BACKGROUND. Cancer progression is usually facilitated by independent growth signals that may lead to increased cell survival and evasion of apoptosis. Phosphatidylinositol 3'-OH kinase (PI3K)-Akt and transcription factor NF-kappa B are important signaling molecules and key survival factors involved in the control of cell proliferation, apoptosis, and oncogenesis. Although PI3K-Akt and NF-kappa B have been implicated in the development and progression of prostate cancer, expression of these molecules during progression of autochthonous disease has not been elucidated. METHODS. Prostate cancer growth and progression in autochthonous transgenic adenocarcinoma of the mouse prostate (TRAMP) mice and male non-transgenic littermates were observed by magnetic resonance imaging (MRI).
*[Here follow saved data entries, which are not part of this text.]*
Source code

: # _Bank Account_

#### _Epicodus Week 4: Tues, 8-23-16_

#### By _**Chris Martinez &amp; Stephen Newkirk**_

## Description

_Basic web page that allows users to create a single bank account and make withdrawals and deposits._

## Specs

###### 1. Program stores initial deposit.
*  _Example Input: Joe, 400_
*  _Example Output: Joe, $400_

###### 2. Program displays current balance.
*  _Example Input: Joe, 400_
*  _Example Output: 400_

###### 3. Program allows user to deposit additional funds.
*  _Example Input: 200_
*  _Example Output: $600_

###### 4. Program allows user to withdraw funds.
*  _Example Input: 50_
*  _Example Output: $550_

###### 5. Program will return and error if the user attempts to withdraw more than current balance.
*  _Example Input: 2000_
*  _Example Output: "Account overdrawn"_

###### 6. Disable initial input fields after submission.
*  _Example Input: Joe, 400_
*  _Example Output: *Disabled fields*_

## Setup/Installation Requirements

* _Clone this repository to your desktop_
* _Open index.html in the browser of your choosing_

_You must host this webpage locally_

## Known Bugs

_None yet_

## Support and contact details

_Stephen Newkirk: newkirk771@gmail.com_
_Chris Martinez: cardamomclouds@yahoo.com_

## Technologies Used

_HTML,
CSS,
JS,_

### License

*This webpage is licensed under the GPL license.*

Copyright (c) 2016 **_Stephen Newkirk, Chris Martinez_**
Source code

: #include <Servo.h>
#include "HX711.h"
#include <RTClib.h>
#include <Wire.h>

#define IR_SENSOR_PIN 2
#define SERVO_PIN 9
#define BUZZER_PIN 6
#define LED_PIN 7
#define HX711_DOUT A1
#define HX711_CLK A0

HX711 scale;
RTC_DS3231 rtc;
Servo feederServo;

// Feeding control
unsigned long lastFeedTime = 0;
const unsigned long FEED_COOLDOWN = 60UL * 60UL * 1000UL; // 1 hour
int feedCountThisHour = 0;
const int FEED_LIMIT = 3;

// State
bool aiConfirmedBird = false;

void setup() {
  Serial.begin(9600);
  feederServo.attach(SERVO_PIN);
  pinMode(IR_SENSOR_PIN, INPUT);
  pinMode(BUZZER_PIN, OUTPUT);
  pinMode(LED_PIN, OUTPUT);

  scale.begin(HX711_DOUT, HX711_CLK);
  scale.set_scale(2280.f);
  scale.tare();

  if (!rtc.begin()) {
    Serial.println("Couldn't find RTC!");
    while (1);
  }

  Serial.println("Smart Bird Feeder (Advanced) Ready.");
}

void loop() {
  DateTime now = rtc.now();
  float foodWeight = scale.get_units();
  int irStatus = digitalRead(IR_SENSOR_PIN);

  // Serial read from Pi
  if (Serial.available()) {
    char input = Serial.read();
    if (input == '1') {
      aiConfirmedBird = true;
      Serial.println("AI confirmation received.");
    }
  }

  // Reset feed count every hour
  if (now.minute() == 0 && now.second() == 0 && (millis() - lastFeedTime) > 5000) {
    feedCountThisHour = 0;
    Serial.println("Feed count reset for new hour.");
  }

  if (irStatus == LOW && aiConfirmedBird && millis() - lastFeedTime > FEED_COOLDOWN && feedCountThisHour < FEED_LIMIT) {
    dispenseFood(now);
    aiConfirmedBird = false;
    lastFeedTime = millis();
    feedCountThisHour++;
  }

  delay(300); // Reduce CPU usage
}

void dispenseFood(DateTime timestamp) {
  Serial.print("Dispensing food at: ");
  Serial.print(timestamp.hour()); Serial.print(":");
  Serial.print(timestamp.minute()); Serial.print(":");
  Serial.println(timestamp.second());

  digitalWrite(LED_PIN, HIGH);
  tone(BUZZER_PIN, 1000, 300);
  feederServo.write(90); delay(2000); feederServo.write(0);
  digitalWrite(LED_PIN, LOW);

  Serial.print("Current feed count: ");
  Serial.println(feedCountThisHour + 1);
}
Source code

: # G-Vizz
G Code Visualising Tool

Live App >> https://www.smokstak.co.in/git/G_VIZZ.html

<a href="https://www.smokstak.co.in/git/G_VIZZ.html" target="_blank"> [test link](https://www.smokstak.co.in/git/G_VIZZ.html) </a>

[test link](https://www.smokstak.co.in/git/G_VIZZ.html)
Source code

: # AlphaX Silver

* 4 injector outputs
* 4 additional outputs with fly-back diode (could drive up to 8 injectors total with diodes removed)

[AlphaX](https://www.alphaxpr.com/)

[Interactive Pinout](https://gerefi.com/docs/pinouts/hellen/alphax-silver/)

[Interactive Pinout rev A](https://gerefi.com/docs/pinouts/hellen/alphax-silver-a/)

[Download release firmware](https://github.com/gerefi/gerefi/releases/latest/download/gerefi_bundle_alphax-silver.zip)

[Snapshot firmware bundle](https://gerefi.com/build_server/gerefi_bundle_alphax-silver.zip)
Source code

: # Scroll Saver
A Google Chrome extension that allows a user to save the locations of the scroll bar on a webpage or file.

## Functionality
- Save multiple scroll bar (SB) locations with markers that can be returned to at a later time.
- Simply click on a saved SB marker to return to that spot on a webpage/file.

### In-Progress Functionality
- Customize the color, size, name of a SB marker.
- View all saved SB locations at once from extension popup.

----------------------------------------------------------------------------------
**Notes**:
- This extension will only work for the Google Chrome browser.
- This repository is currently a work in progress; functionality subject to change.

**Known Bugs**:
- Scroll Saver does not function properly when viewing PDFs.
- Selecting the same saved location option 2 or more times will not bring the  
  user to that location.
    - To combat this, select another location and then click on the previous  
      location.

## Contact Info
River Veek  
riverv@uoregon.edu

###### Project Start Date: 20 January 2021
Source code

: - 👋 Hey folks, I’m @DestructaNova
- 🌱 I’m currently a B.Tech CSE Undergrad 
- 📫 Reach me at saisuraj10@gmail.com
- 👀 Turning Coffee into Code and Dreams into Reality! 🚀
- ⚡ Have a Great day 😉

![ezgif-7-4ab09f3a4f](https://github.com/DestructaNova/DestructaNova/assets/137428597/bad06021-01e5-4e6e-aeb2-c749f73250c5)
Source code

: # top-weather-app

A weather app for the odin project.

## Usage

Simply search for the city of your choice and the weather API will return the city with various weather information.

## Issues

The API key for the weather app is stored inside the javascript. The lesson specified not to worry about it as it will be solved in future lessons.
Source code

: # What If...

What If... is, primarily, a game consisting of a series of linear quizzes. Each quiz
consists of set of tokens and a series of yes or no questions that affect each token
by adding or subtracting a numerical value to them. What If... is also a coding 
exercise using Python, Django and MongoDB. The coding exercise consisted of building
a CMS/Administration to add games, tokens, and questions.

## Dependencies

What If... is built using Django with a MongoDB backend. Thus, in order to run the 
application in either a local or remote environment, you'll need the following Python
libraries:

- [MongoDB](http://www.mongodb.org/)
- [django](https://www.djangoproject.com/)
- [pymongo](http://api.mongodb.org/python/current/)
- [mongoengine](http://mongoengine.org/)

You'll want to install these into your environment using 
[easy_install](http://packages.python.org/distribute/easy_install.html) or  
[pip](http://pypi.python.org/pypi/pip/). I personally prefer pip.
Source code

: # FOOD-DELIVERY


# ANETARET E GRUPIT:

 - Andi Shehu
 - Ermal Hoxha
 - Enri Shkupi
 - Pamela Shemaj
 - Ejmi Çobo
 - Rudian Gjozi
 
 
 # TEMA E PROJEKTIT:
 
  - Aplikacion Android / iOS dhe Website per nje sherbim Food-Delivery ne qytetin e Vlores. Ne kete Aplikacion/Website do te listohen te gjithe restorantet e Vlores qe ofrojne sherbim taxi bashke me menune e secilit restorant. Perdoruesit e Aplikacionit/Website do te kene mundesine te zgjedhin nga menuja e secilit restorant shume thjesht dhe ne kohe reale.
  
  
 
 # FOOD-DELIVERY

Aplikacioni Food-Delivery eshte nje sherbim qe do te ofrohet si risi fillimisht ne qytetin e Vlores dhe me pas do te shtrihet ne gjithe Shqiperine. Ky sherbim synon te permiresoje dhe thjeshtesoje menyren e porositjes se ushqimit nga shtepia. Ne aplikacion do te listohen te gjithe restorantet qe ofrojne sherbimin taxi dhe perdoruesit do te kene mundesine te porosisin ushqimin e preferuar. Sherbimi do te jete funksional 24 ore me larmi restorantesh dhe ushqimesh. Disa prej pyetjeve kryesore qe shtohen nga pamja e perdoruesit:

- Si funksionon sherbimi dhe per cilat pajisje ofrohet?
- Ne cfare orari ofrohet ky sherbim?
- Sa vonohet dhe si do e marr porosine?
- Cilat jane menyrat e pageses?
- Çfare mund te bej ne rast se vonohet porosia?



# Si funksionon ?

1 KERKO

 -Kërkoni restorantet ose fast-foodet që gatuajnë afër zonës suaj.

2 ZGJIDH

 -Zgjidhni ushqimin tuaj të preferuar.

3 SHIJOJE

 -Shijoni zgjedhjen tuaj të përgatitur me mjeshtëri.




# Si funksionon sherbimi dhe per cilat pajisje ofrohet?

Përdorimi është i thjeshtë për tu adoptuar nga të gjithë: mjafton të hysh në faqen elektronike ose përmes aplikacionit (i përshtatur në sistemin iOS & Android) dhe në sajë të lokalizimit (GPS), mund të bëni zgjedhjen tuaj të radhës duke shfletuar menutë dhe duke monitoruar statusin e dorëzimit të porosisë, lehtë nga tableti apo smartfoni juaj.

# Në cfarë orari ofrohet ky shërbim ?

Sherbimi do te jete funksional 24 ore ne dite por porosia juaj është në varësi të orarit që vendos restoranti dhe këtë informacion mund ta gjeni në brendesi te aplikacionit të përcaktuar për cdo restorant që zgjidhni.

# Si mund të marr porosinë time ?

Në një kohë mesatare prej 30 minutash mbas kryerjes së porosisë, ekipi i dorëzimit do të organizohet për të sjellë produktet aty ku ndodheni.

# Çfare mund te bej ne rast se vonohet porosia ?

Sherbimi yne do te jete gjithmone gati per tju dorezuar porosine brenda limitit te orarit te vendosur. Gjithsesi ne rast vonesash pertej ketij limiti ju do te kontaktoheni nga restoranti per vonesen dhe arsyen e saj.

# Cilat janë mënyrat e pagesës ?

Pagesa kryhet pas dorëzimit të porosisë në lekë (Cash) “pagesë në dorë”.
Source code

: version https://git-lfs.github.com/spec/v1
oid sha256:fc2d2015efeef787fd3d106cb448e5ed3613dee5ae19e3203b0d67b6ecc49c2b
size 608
Expression patterns of PI3K-Akt, NF-kappa B, 11:13, and associated signaling molecules during different stages of cancer progression in these mice were examined by Western blot analysis, electrophoretic mobility shift assay (EMSA), enzyme-linked immunoabsorbent assay (ELISA), kinase assay, and immunohistochemistry, RESULTS. Sequential MRI and gross analysis of prostate gland exhibited increasing prostate volume associated with the development and progression of prostatic adenocarcinoma in TRAMP mice, compared to male non-transgenic littermates. Differential protein expression of PI3K, phosphorylated-Akt (Ser473), I kappa B alpha and its phosphorylation, IKK kinase activity, NF-kappa B/p65, p50, DNA binding, and transcriptional-regulated genes, via., Bcl2, cyclin D1, MMP-9, and VEGF were observed during prostate cancer progression in TRAMP mice, compared to male non-transgenic littermates. Expressions of these molecules were significantly increased during cancer progression observed at 24 and 32 weeks of age. CONCLUSIONS. Differential expression pattern of PI3K-Akt, NF-kappa B and I kappa B during prostate cancer progression in TRAMP mice suggest that these molecules represent potential molecular targets for prevention and/or therapeutic intervention. (c) 2005 Wiley-Liss Inc.